Self Defence Against Fresh Fruit

Self Defence Against Fresh Fruit

"Self-Defence Against Fresh Fruit" is a Monty Python sketch. It is about an RSM-type instructor who is teaching a class about self-defence, but all he teaches is how to defend oneself against an assailant "armed" with a piece of fresh fruit.

The first half or so of the sketch was remade for the Pythons' first feature film, "And Now for Something Completely Different".

Plot

The teacher (John Cleese) is about to start off his class, but he notices that everyone, save for four students, is absent. He starts off the class by carrying on from where they got to last week, when he was showing them how to defend themselves against anyone who attacks with a piece of fresh fruit. The class complains that for the last nine weeks, all he's been teaching them is fruit. One student (Eric Idle) keeps on insisting that they should be taught how to defend themselves against anyone who attacks with a pointed stick. The teacher yells at the student for thinking that pointed sticks are more dangerous than fresh fruit, saying "Ooh, ooh, ooh; want to learn how to defend yourself against pointed sticks, do we? Getting all high and mighty, eh? Fresh fruit not good enough for you, eh? Well let me tell you something lad! When you're walking home tonight and some great homicidal maniac comes after YOU with a bunch of loganberries, don't come cryin' to me!"

He starts off the class with passionfruit, but the whole class complains that they've done passionfruit, as well as oranges, apples, grapefruit (whole and segmented), pomegranates, greengages, grapes, lemons, plums, mangoes in syrup, and cherries (red and black). The teacher decides to teach them about bananas. He tells them, to defend themselves against a man armed with a banana, first, he has to be forced to drop the banana, then the banana has to be eaten, thus disarming him and rendering him helpless. When another student (Michael Palin) asks about a man armed with a bunch of bananas, the teacher tells him to shut up. Idle again chimes in to ask about a man with a pointed stick, to which the teacher also tells him to shut up. He demonstrates by asking a student called Mr. Harrison (Graham Chapman, whom the teacher calls Mr. Apricot), to attack him with a banana, but just as Harrison is about to attack him, the teacher shoots him dead, and eats the banana (the movie version ends here).

Next, he asks a student named Thompson (Terry Jones, whom the teacher calls Mr. Tinned Peach), to attack him with a raspberry, but Thompson refuses, saying that the teacher will shoot him. The teacher throws away the gun, and Thompson is about to attack him, when a 16-ton weight comes down on him. He then asks the remaining students to do the same, but they refuse until he promises not to kill them. As the students advance with baskets of raspberries, the teacher releases a tiger which attacks the remaining students. The teacher warns imaginary other students that he's wired himself up to 200 tons (203 t) of gelignite, and blows himself up.
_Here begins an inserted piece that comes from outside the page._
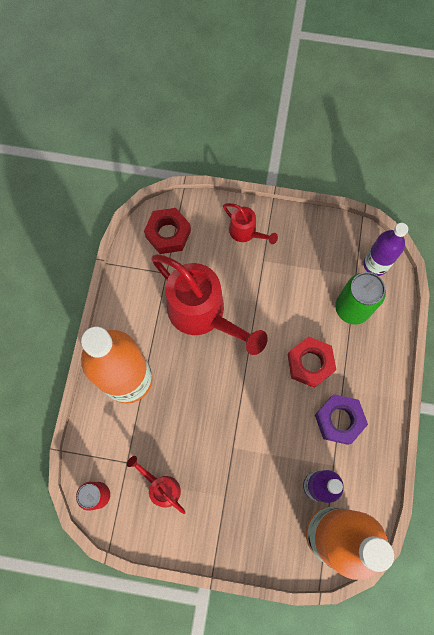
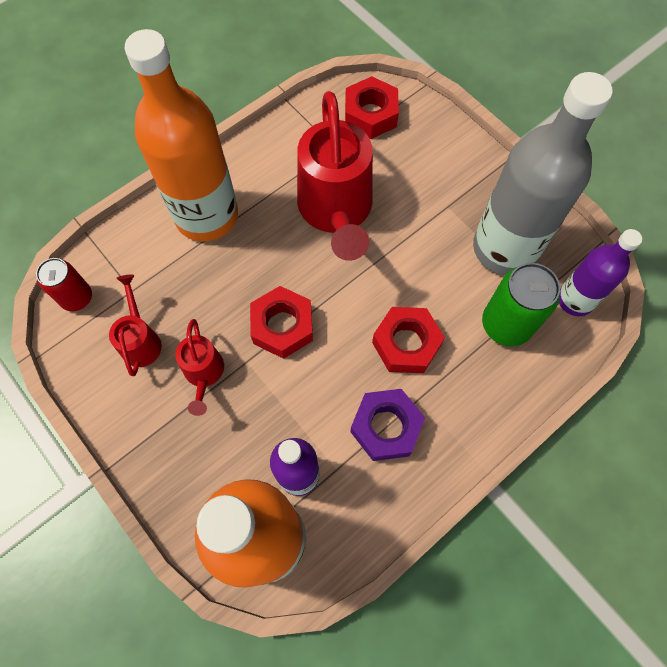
camera: 40 degrees right, 5 degrees down
red watering can [223,203,278,244] -> red watering can moved to [175,319,224,416]
none -> red nut [250,286,313,359]
none -> grey bottle [473,72,612,275]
The sketch was possibly inspired by a similar scene in the movie "The Dirty Dozen".

Sixteen Ton Weight

This sketch was the first appearance of Monty Python's sixteen ton weight. In the typical style of a comedy or cartoon weight, it was coloured black, in shape of a right square frustum, and had its mass "16 TONS" painted on the side in large white letters. Monty Python's sixteen ton weight was hollow and approximately 1.5m high, allowing it to readily conceal the character upon whom it was dropped. The sixteen ton weight was used periodically thereafter to bring an abrupt ending to sketches (in much the same way as the knight with a raw chicken would do during the first series).

In Popular Culture

This sketch was referrenced briefly in Lemony Snicket's The Slippery Slope.